Confidence Building for Your Dog Part 3

Confidence building puppies

Confidence Building for Your Dog Part 3

Sammy the Dog Trainer's Do's and Don'ts for Confidence Building in Your Dog

In the first two parts of our confidence building series we talked about different theories regarding confidence building in doggos and then we discussed some exercises you can do with your dog during the rehabilitation process.  Now we are going to go over the final part: the Do's and Don'ts of building confidence in your fearful dog.

Do

Do assume the leadership role.  This involves claiming space, confronting problems, owning food, and doling out rewards and corrections.  If you do not know how to do these things, hire a professional (I think I know one in Tampa ;)

Don't

Don't be afraid to discipline your dog.  Walking on eggshells around your nervous dog is probably feeding into their anxiety.  If you are not sure how to pick out constructive ways to correct your dog, hire a dog trainer (ooh ooh me!).  I probably don't even need to say this to you dog-lover readers, but don't use a whole lot of super scary, harsh corrections with a fearful dog.  Do what your have to ino order to gain your dog's attention in a scary moment, but do not go overkill.  Firm is good.  Spastic is not.

Do

Do adopt a can-do attitude.  Believe your dog can do whatever The Scary Thing is preventing them from doing and go about your day like you expect your dog will succeed.

Don't

Don't get frustrated with your dog.  Frustration has no place in dog training.  If you find yourself frustrated, take a breather and re-attack.  Your frustration is going to make your dog nervous and is not going to be productive.

Do

Do get an expert opinion on your dog's fearful behavior if it is getting out of control.  Many times dog owners think their dogs are afraid when really their dogs simply think they own the pack.  Find someone (ehem or hire a dog trainer) to suss out the situation and figure out exactly what is going on.

Don't

Don't avoid Scary Things because your dog is scared of them.  If you avoid them, then you give reason to your dog's fear.  If you avoid The Scary Things they must be scary.

Do

Do work on your dog a bit every day.  Dogs are creatures of habit.  Create a habit of fear facing each day and the dog will start to relax into confronting The Scary Things.

Don't

Expect your dog to be rehabilitated overnight.  While some dogs do progress quite quickly, the usual is for the rehab to take months.  Fear-based issues take a while to solve.

Do

Keep reinforcing your dog's learning and confidence even after they seem to be good to go.  Dogs, just like people, progress and regress.  The key is to keep the progresses larger than the regresses.

Don't

Don't let your dog's fear dictate your life.  You are in charge.  You dictate how life is within your pack.  If you let your dog's fears delineate your life, you are enabling and not fixing the problem.

Do

Be consistent.  Give rewards for the same behaviors and correct the same behaviors.  Don't punish your dog for getting on the couch one day and then snuggle her doing the same thing the next.  Pick the rules and enforce them.  Always.  100%.  With every family member.

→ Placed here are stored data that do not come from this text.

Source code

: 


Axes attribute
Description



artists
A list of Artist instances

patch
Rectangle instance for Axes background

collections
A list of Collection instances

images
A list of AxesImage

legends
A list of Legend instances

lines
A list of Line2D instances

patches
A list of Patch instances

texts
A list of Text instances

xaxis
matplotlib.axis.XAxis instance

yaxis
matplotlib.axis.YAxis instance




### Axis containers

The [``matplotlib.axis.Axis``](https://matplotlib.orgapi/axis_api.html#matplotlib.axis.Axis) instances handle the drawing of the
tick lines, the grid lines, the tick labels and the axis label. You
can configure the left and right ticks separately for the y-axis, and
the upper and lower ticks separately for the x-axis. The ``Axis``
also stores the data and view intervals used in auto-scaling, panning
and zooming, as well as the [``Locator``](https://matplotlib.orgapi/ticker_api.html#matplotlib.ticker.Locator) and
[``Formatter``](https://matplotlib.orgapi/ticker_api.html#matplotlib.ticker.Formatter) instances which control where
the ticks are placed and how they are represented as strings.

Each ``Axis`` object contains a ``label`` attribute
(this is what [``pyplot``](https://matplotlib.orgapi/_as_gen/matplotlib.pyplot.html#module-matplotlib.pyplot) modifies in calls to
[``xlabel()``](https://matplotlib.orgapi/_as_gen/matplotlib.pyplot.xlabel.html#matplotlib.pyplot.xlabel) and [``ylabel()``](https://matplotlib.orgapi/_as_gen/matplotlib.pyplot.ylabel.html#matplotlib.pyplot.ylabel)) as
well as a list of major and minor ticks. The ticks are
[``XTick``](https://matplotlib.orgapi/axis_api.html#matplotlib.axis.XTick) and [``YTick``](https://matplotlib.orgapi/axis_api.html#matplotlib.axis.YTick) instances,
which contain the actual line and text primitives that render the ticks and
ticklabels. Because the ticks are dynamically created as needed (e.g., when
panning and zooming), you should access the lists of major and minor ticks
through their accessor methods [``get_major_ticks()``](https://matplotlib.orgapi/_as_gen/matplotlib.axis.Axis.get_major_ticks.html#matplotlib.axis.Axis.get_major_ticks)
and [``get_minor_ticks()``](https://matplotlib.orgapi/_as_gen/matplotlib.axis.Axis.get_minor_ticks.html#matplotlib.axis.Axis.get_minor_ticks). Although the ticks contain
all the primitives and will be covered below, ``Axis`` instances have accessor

What if you have that one family member that refuses to enforce the rules?  It's not actually the end of the world.  That person will not have the right be be offended when the dog disrespects them though.
funny meme
The dogs walk all over my dad.  He is not allowed to complain.
Your dog can learn to respect everyone else besides the Rule Breaker.  My dad is a notorious Rule Breaker.

Don't

Don't get too caught up in figuring out exactly what is triggering your dog's responses.  Sometimes it is useful to know what is causing the fear.  But sometimes people get so caught up in finding out what the trigger is that they forget to actually focus on the problem at hand: the dog's behavior in the moment.  If you can figure out what The Scary Thing is, great, that can help.  If not, don't worry about it too much and focus on fixing the dog's responses.  Sometimes a dog can react to something we cannot even detect such as a faint smell or a sound we cannot pick up with our lame hooman noses and ears.  Instead, focus on helping your dog when you begin to see the fear response.  I cannot tell you the number of clients I have had that will not take Fluffy out on Tuesday morning when there is a man with a red hat on the sidewalk or will turn around and walk the other way if the dog's lunar sign is off and there is a purple mailbox in the path, and other such ridiculous coping mechanisms that people have developed to try to explain their dog's fear responses.  Instead of avoiding, let's start fixing.  Although I do have to give some of them credit: it took a lot of brain power to come up with those triggers.  They love their dogs, no doubt about it.

Do

Do give yourself and your dog some credit.  This is a hard process, so give yourself a bit of slack.
Which goes along with Don't be too hard on yourself or your dog.  Keep slugging away.